What you need to do → Copy the data exactly. Images are to be left out.

--- Records for the task ---

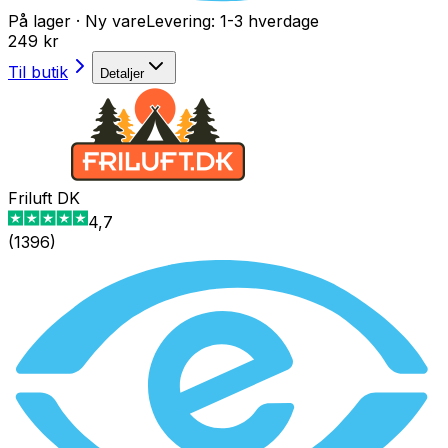
På lager
·
Ny vare
Levering:
1-3 hverdage
249 kr
Til butik
Detaljer
Friluft DK
4,7
(
1396
)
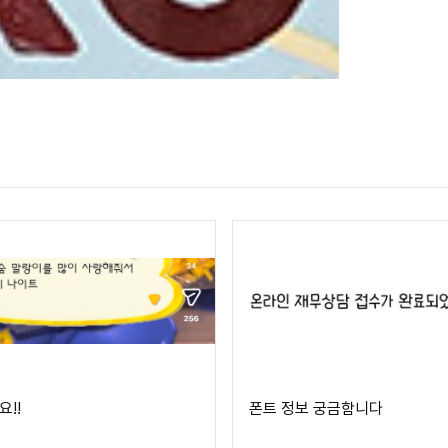
!!
폰트 정보 궁금함니다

---

Answer space →
På lager
·
Ny vare
Levering:
1-3 hverdage
249 kr
Til butik
Detaljer
Friluft DK
4,7
(
1396
)
!!
폰트 정보 궁금함니다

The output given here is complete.